DESCRIPTION OF THE TASK: Set out the data from the line containing "Combined, do B11" through the line containing "Reading left to right, what" as a Markdown table with two columns, Row and Line, numbering each line and skipping blank lines. Leave the pictures out.
═════ ENTRIES PROVIDED
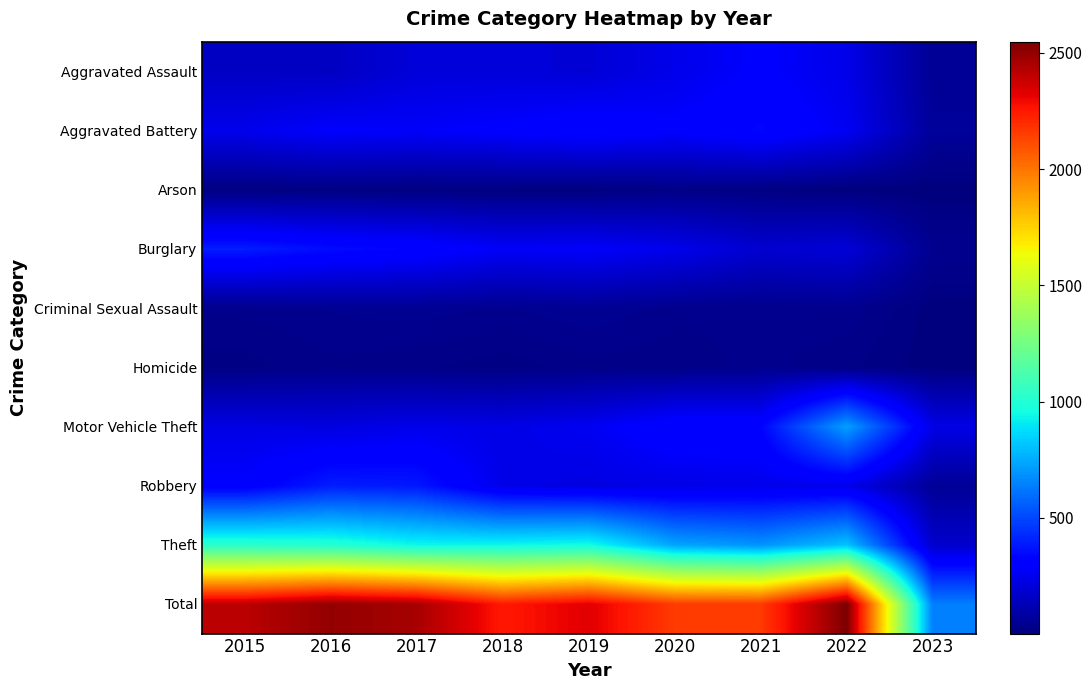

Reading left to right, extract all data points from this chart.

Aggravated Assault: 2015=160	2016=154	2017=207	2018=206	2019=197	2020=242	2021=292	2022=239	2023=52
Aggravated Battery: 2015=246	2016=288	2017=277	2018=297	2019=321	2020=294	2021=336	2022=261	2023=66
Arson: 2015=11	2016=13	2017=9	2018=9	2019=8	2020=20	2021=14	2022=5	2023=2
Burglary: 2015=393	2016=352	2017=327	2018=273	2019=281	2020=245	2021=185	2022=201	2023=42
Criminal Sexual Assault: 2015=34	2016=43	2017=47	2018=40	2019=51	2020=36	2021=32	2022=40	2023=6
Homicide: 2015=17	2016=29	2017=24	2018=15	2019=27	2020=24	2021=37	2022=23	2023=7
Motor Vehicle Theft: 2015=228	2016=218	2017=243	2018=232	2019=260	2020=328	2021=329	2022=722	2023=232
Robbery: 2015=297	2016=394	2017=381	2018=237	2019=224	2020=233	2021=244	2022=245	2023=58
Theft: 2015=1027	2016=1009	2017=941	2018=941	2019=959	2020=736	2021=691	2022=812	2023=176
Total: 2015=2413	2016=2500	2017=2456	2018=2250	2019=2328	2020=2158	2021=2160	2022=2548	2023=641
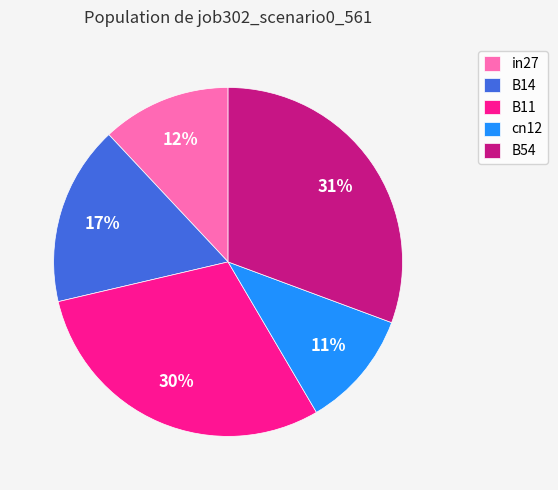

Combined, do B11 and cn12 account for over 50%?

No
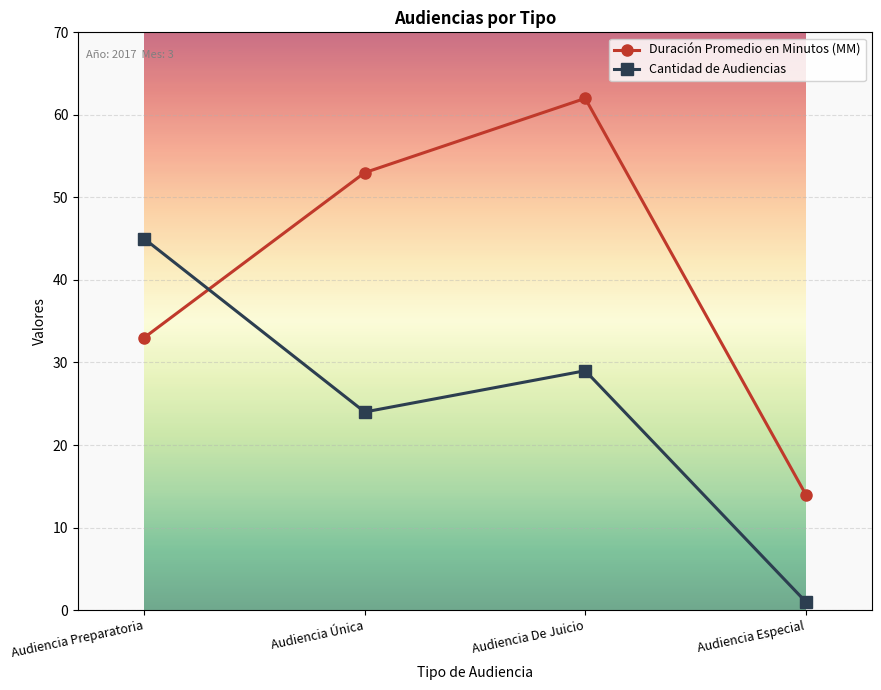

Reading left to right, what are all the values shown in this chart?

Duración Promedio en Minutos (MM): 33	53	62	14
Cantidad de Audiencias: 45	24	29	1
══════════
═════ ENTRIES PROVIDED
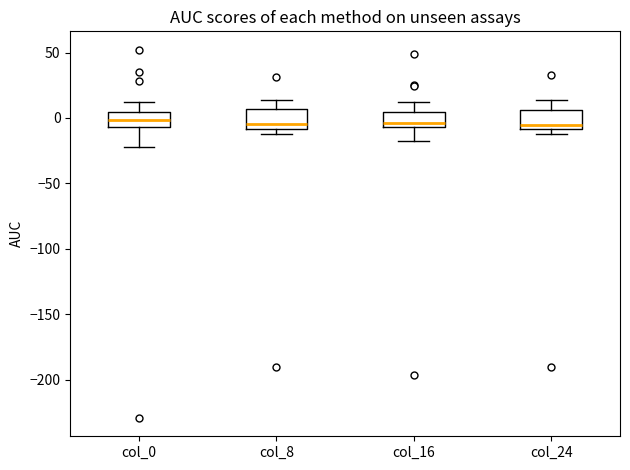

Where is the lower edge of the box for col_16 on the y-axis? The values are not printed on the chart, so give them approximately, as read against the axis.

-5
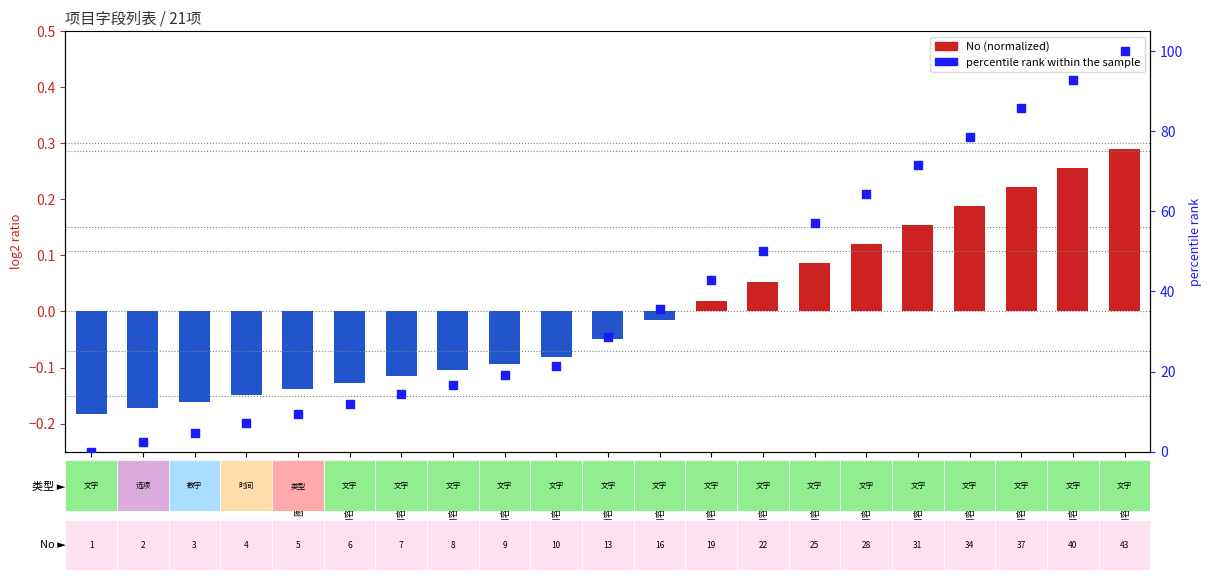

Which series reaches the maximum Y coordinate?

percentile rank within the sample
══════════
SOLVED EXERCISE:
| Row | Line |
|---|---|
| 1 | Combined, do B11 and cn12 account for over 50%? |
| 2 | No |
| 3 | Reading left to right, what are all the values shown in this chart? |